Recorded information Start Marker

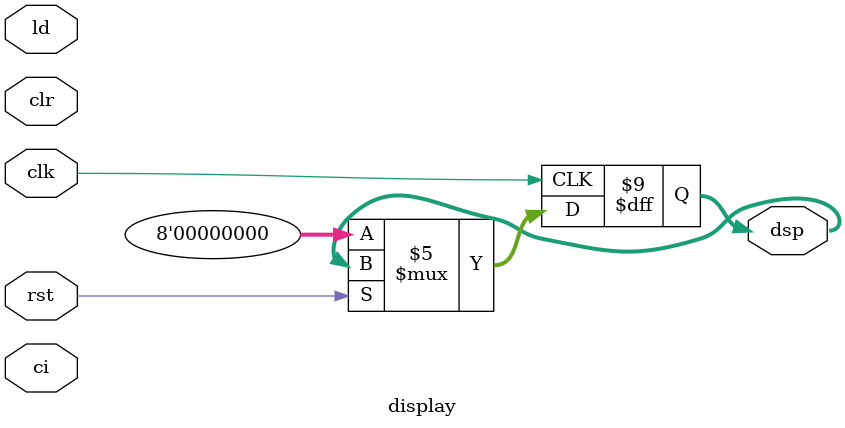
<source format=v>
`timescale 1ns/1ns

module display (clk, rst, ci, ld, clr, dsp);
	input   clk, rst, ci, ld, clr;
	output [7:0] dsp;
	reg    [7:0] dsp, cnt;

	always@(posedge clk) begin : counter
		if (rst == 1'b0) begin
			cnt <= 8'b00000000;
		end
		/* write answer below */

		/* write answer above */
	end
	
	always@(posedge clk) begin : register
		if (rst == 1'b0) begin
			dsp <= 8'b00000000;
		end
		/* write answer below */

		/* write answer above */
	end
	
endmodule

</source>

Recorded information End Marker

■ Work to be completed
Given the entries above, count how many lines include the word "always"; respond with the number only.

■ Written solution
2